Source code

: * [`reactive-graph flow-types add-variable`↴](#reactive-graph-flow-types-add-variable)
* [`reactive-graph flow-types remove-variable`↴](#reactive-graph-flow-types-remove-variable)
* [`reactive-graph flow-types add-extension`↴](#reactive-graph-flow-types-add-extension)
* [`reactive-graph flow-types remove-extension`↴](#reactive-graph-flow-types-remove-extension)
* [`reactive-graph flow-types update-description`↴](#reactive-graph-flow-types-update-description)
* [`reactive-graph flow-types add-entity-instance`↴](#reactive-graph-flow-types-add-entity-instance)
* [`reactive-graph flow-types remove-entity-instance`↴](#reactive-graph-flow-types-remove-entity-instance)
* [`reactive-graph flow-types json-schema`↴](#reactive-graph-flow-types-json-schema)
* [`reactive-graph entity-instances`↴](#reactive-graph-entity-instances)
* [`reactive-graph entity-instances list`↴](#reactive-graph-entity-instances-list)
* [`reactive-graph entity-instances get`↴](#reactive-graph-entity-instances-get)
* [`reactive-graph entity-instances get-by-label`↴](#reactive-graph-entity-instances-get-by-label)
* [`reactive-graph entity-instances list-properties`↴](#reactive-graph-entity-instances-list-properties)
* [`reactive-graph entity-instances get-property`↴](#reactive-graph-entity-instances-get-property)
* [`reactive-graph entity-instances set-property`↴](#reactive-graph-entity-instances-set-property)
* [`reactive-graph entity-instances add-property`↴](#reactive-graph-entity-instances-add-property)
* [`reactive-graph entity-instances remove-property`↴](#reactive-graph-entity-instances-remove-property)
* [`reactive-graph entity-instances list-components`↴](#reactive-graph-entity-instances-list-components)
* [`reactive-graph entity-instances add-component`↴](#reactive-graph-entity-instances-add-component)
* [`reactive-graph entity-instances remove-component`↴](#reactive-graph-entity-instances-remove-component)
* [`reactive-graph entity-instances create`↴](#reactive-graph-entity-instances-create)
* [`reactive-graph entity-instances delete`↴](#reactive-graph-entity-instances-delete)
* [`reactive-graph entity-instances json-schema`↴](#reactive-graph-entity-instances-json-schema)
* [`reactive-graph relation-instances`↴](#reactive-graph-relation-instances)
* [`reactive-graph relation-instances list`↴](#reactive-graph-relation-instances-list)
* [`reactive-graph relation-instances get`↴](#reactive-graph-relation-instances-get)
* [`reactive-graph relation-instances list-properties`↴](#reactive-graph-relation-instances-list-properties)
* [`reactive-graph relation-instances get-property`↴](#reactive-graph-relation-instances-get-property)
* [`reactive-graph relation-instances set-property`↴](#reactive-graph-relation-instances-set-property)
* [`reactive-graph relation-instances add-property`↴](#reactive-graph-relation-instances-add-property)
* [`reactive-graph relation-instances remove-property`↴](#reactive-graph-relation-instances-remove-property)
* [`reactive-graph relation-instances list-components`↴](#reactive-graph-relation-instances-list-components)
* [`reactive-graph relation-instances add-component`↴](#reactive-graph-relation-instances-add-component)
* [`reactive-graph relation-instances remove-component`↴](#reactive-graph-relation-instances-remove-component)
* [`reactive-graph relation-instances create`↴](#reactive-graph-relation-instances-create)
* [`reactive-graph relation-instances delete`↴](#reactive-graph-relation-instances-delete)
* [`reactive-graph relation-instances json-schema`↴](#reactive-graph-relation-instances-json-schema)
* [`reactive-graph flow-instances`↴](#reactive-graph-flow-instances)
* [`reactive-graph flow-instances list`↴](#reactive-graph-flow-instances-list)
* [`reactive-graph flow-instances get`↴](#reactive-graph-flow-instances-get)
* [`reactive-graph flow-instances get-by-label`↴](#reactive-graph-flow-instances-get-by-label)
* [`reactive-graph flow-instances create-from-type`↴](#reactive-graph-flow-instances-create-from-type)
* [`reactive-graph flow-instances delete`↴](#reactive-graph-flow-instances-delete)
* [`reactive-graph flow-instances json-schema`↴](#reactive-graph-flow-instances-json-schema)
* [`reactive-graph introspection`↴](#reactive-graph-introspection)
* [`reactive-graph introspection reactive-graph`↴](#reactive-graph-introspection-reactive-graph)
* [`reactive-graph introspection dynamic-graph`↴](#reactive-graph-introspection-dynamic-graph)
____
- [What you are asked to do] The full listing above should be repeated without omission.

- [Written solution]
Source code

: * [`reactive-graph flow-types add-variable`↴](#reactive-graph-flow-types-add-variable)
* [`reactive-graph flow-types remove-variable`↴](#reactive-graph-flow-types-remove-variable)
* [`reactive-graph flow-types add-extension`↴](#reactive-graph-flow-types-add-extension)
* [`reactive-graph flow-types remove-extension`↴](#reactive-graph-flow-types-remove-extension)
* [`reactive-graph flow-types update-description`↴](#reactive-graph-flow-types-update-description)
* [`reactive-graph flow-types add-entity-instance`↴](#reactive-graph-flow-types-add-entity-instance)
* [`reactive-graph flow-types remove-entity-instance`↴](#reactive-graph-flow-types-remove-entity-instance)
* [`reactive-graph flow-types json-schema`↴](#reactive-graph-flow-types-json-schema)
* [`reactive-graph entity-instances`↴](#reactive-graph-entity-instances)
* [`reactive-graph entity-instances list`↴](#reactive-graph-entity-instances-list)
* [`reactive-graph entity-instances get`↴](#reactive-graph-entity-instances-get)
* [`reactive-graph entity-instances get-by-label`↴](#reactive-graph-entity-instances-get-by-label)
* [`reactive-graph entity-instances list-properties`↴](#reactive-graph-entity-instances-list-properties)
* [`reactive-graph entity-instances get-property`↴](#reactive-graph-entity-instances-get-property)
* [`reactive-graph entity-instances set-property`↴](#reactive-graph-entity-instances-set-property)
* [`reactive-graph entity-instances add-property`↴](#reactive-graph-entity-instances-add-property)
* [`reactive-graph entity-instances remove-property`↴](#reactive-graph-entity-instances-remove-property)
* [`reactive-graph entity-instances list-components`↴](#reactive-graph-entity-instances-list-components)
* [`reactive-graph entity-instances add-component`↴](#reactive-graph-entity-instances-add-component)
* [`reactive-graph entity-instances remove-component`↴](#reactive-graph-entity-instances-remove-component)
* [`reactive-graph entity-instances create`↴](#reactive-graph-entity-instances-create)
* [`reactive-graph entity-instances delete`↴](#reactive-graph-entity-instances-delete)
* [`reactive-graph entity-instances json-schema`↴](#reactive-graph-entity-instances-json-schema)
* [`reactive-graph relation-instances`↴](#reactive-graph-relation-instances)
* [`reactive-graph relation-instances list`↴](#reactive-graph-relation-instances-list)
* [`reactive-graph relation-instances get`↴](#reactive-graph-relation-instances-get)
* [`reactive-graph relation-instances list-properties`↴](#reactive-graph-relation-instances-list-properties)
* [`reactive-graph relation-instances get-property`↴](#reactive-graph-relation-instances-get-property)
* [`reactive-graph relation-instances set-property`↴](#reactive-graph-relation-instances-set-property)
* [`reactive-graph relation-instances add-property`↴](#reactive-graph-relation-instances-add-property)
* [`reactive-graph relation-instances remove-property`↴](#reactive-graph-relation-instances-remove-property)
* [`reactive-graph relation-instances list-components`↴](#reactive-graph-relation-instances-list-components)
* [`reactive-graph relation-instances add-component`↴](#reactive-graph-relation-instances-add-component)
* [`reactive-graph relation-instances remove-component`↴](#reactive-graph-relation-instances-remove-component)
* [`reactive-graph relation-instances create`↴](#reactive-graph-relation-instances-create)
* [`reactive-graph relation-instances delete`↴](#reactive-graph-relation-instances-delete)
* [`reactive-graph relation-instances json-schema`↴](#reactive-graph-relation-instances-json-schema)
* [`reactive-graph flow-instances`↴](#reactive-graph-flow-instances)
* [`reactive-graph flow-instances list`↴](#reactive-graph-flow-instances-list)
* [`reactive-graph flow-instances get`↴](#reactive-graph-flow-instances-get)
* [`reactive-graph flow-instances get-by-label`↴](#reactive-graph-flow-instances-get-by-label)
* [`reactive-graph flow-instances create-from-type`↴](#reactive-graph-flow-instances-create-from-type)
* [`reactive-graph flow-instances delete`↴](#reactive-graph-flow-instances-delete)
* [`reactive-graph flow-instances json-schema`↴](#reactive-graph-flow-instances-json-schema)
* [`reactive-graph introspection`↴](#reactive-graph-introspection)
* [`reactive-graph introspection reactive-graph`↴](#reactive-graph-introspection-reactive-graph)
* [`reactive-graph introspection dynamic-graph`↴](#reactive-graph-introspection-dynamic-graph)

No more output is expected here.